This project develops new statistical methodology for solving important applied problems in medicine and science. In personalized medicine, the PI will focus on the prediction of whether particular treatments are suitable for a patient based on their demographics and clinical history, using vast troves of past patient experiences. Biologists seek to understand the folding patterns of chromosomes in cells, a key ingredient in understanding their function. In a second project, the PI will develop novel curve-fitting methods to learn these folding patterns from indirect and noisy measurements of this three dimensional structure. Ecologists try to learn the characteristics of environments that attract certain species, as well as shared aspects of species that coinhabit environments, as a critical component in species survival, pest control and disease prevention. In a third project, the PI will develop methods that can scale to extremely large species populations (such as bacteria and insects) based on site-specific surveys. The project also provides research training opportunities for graduate students.
The project develops validation methods to select from a collection of models for estimating heterogenous treatment effects, despite the fact that in observational data there are no direct measurements of the treatment effect.
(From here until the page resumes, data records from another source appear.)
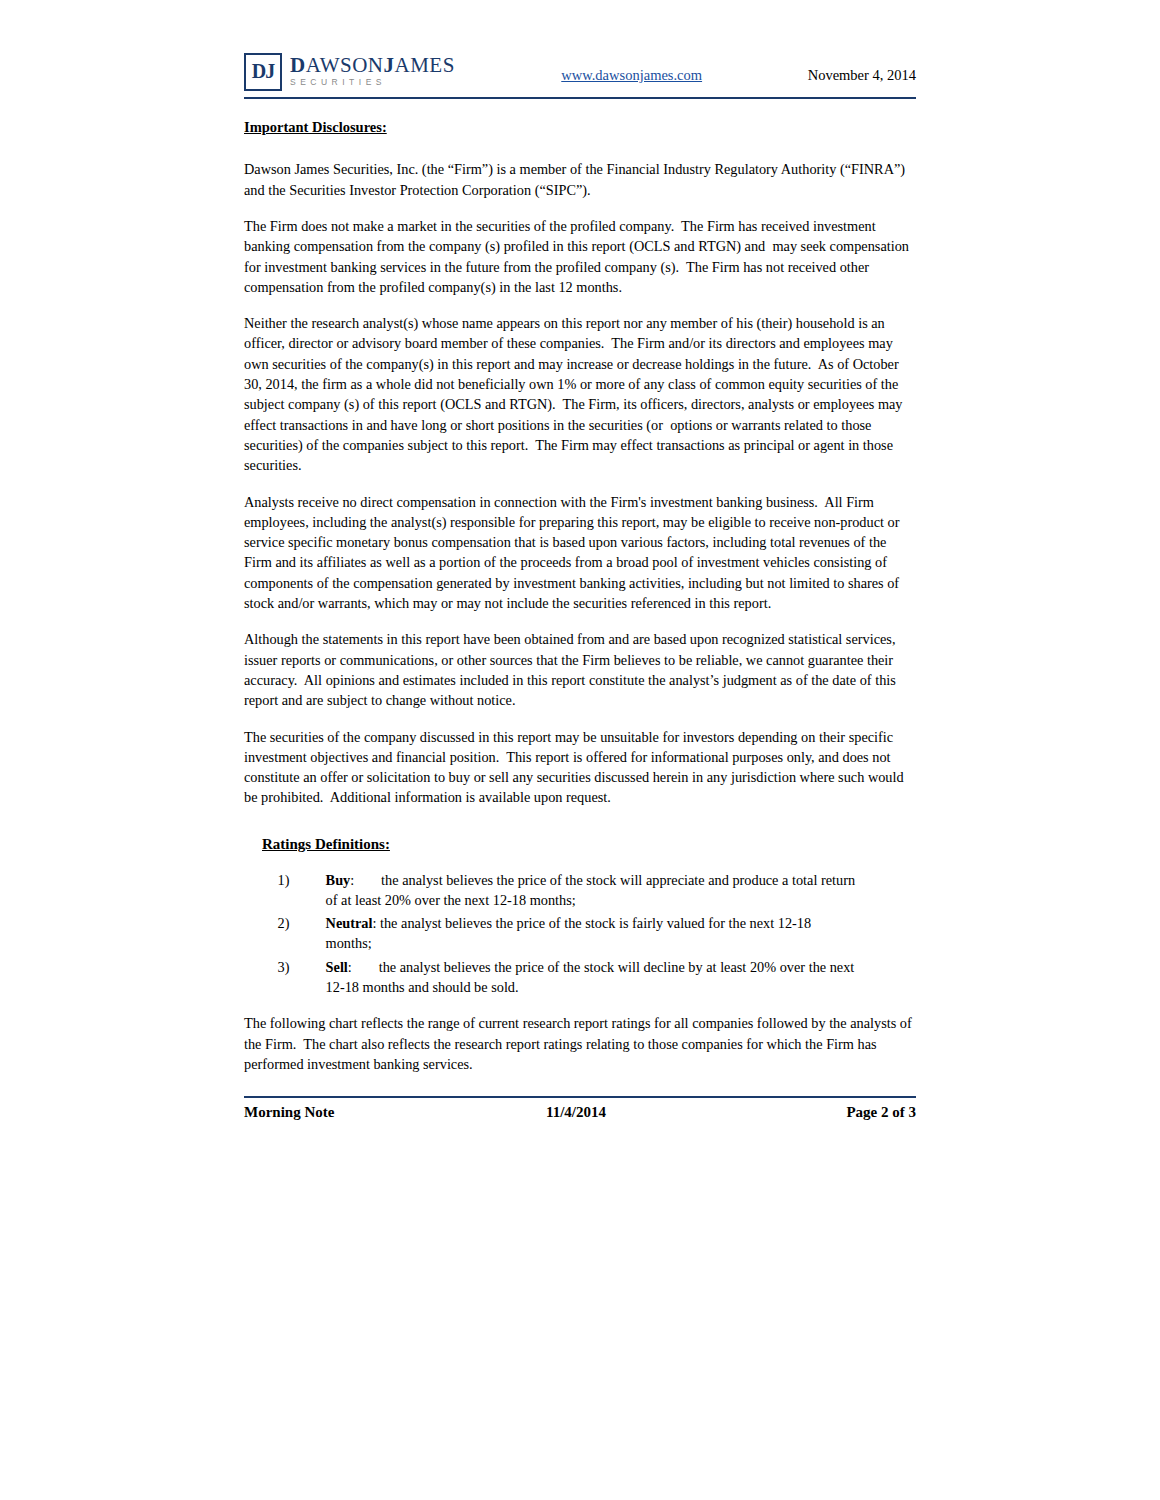DJ
DAWSONJAMES
SECURITIES
www.dawsonjames.com November 4, 2014
Important Disclosures:
Dawson James Securities, Inc. (the “Firm”) is a member of the Financial Industry Regulatory Authority (“FINRA”) and the Securities Investor Protection Corporation (“SIPC”).
The Firm does not make a market in the securities of the profiled company. The Firm has received investment banking compensation from the company (s) profiled in this report (OCLS and RTGN) and may seek compensation for investment banking services in the future from the profiled company (s). The Firm has not received other compensation from the profiled company(s) in the last 12 months.
Neither the research analyst(s) whose name appears on this report nor any member of his (their) household is an officer, director or advisory board member of these companies. The Firm and/or its directors and employees may own securities of the company(s) in this report and may increase or decrease holdings in the future. As of October 30, 2014, the firm as a whole did not beneficially own 1% or more of any class of common equity securities of the subject company (s) of this report (OCLS and RTGN). The Firm, its officers, directors, analysts or employees may effect transactions in and have long or short positions in the securities (or options or warrants related to those securities) of the companies subject to this report. The Firm may effect transactions as principal or agent in those securities.
Analysts receive no direct compensation in connection with the Firm's investment banking business. All Firm employees, including the analyst(s) responsible for preparing this report, may be eligible to receive non-product or service specific monetary bonus compensation that is based upon various factors, including total revenues of the Firm and its affiliates as well as a portion of the proceeds from a broad pool of investment vehicles consisting of components of the compensation generated by investment banking activities, including but not limited to shares of stock and/or warrants, which may or may not include the securities referenced in this report.
Although the statements in this report have been obtained from and are based upon recognized statistical services, issuer reports or communications, or other sources that the Firm believes to be reliable, we cannot guarantee their accuracy. All opinions and estimates included in this report constitute the analyst’s judgment as of the date of this report and are subject to change without notice.
The securities of the company discussed in this report may be unsuitable for investors depending on their specific investment objectives and financial position. This report is offered for informational purposes only, and does not constitute an offer or solicitation to buy or sell any securities discussed herein in any jurisdiction where such would be prohibited. Additional information is available upon request.
Ratings Definitions:
Buy: the analyst believes the price of the stock will appreciate and produce a total returnof at least 20% over the next 12-18 months;
Neutral: the analyst believes the price of the stock is fairly valued for the next 12-18months;
Sell: the analyst believes the price of the stock will decline by at least 20% over the next12-18 months and should be sold.
The following chart reflects the range of current research report ratings for all companies followed by the analysts of the Firm. The chart also reflects the research report ratings relating to those companies for which the Firm has performed investment banking services.
Morning Note 11/4/2014 Page 2 of 3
The project develops adaptive nearest-neighbor matching techniques to construct a comparison set for each validation point. With high-dimensional chromosomal contact maps, the PI plans to draw on his early work on principal curves to model the three-dimensional folding structure of chromosomes. This amounts to metric scaling with side information on the local structure of the three-dimensional solution. Generalized linear latent-variable models are popular for modeling species distributions (usually Poisson models for counts, and binomial models for presence/absence), but they grind to a halt when the number of species and/or locations is very large. The PI plans to adapt earlier work on matrix completion to develop alternating maximum-likelihood fitting algorithms to scale these methods to extremely large populations.
This award reflects NSF's statutory mission and has been deemed worthy of support through evaluation using the Foundation's intellectual merit and broader impacts review criteria.